- Problem statement
Only the lines below, from the one with "ring dip: (180, 218)" through the one with "middle tip: (138, 165)", are to be written out, exactly.

[Stored data entries]

* * *

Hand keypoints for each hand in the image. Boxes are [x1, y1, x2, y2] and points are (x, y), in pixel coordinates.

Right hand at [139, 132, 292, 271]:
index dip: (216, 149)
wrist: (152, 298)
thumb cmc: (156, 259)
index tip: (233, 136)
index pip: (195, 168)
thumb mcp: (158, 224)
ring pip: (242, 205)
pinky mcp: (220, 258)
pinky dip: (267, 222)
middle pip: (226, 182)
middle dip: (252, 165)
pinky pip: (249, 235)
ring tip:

* * *

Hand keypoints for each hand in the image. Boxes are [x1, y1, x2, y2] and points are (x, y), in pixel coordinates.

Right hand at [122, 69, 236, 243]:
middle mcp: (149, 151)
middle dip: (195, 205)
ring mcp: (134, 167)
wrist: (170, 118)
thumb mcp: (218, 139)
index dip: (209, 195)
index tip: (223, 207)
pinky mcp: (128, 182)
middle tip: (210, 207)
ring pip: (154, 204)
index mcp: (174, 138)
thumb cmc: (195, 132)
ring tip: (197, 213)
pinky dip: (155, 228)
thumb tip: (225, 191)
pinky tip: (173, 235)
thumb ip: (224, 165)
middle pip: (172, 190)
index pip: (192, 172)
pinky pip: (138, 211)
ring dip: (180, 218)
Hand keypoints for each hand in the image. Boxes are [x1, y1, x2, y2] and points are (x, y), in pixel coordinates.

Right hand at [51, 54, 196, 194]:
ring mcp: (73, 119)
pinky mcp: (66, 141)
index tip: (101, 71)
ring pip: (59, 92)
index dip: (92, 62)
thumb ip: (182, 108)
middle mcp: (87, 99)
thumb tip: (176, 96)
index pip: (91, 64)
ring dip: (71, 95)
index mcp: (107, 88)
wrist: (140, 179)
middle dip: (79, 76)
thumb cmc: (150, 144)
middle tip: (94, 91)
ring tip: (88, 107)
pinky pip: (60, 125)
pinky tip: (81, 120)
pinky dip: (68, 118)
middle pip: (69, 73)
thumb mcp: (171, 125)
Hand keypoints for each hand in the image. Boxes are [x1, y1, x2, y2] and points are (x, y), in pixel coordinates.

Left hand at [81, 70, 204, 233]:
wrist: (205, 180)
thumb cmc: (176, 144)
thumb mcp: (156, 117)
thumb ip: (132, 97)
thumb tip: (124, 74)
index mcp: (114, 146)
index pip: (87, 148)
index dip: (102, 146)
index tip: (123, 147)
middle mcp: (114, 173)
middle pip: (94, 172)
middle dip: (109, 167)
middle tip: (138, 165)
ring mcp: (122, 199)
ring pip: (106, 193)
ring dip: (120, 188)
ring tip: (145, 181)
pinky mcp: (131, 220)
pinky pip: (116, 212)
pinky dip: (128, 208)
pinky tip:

* * *

- Response to this exercise
ring dip: (180, 218)
Hand keypoints for each hand in the image. Boxes are [x1, y1, x2, y2] and points are (x, y), in pixel coordinates.

Right hand at [51, 54, 196, 194]:
ring mcp: (73, 119)
pinky mcp: (66, 141)
index tip: (101, 71)
ring pip: (59, 92)
index dip: (92, 62)
thumb ip: (182, 108)
middle mcp: (87, 99)
thumb tip: (176, 96)
index pip: (91, 64)
ring dip: (71, 95)
index mcp: (107, 88)
wrist: (140, 179)
middle dip: (79, 76)
thumb cmc: (150, 144)
middle tip: (94, 91)
ring tip: (88, 107)
pinky pip: (60, 125)
pinky tip: (81, 120)
pinky dip: (68, 118)
middle pip: (69, 73)
thumb mcp: (171, 125)
Hand keypoints for each hand in the image. Boxes are [x1, y1, x2, y2] and points are (x, y), in pixel coordinates.

Left hand at [81, 70, 204, 233]:
wrist: (205, 180)
thumb cmc: (176, 144)
thumb mcp: (156, 117)
thumb ip: (132, 97)
thumb tip: (124, 74)
index mcp: (114, 146)
index pip: (87, 148)
index dip: (102, 146)
index tip: (123, 147)
middle mcp: (114, 173)
middle pip: (94, 172)
middle dip: (109, 167)
middle tip: (138, 165)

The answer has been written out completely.